Exercise brief: Beginning with the line that contains "ring pip: (131, 112)", output each line below exactly through the last one, both included, and nothing else.

Source data:
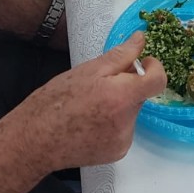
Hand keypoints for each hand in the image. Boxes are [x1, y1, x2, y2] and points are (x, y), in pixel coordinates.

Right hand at [16, 33, 166, 173]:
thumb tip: (141, 40)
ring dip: (119, 104)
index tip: (143, 62)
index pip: (159, 80)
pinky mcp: (117, 153)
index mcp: (121, 98)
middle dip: (127, 86)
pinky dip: (113, 122)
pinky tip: (90, 122)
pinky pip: (124, 129)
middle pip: (141, 95)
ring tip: (90, 106)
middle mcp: (127, 123)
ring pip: (131, 112)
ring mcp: (123, 141)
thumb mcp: (87, 70)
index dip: (154, 67)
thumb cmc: (55, 102)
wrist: (34, 141)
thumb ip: (120, 55)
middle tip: (99, 85)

Solution for this problem:
ring pip: (131, 112)
ring mcp: (123, 141)
thumb mcp: (87, 70)
index dip: (154, 67)
thumb cmc: (55, 102)
wrist: (34, 141)
thumb ip: (120, 55)
middle tip: (99, 85)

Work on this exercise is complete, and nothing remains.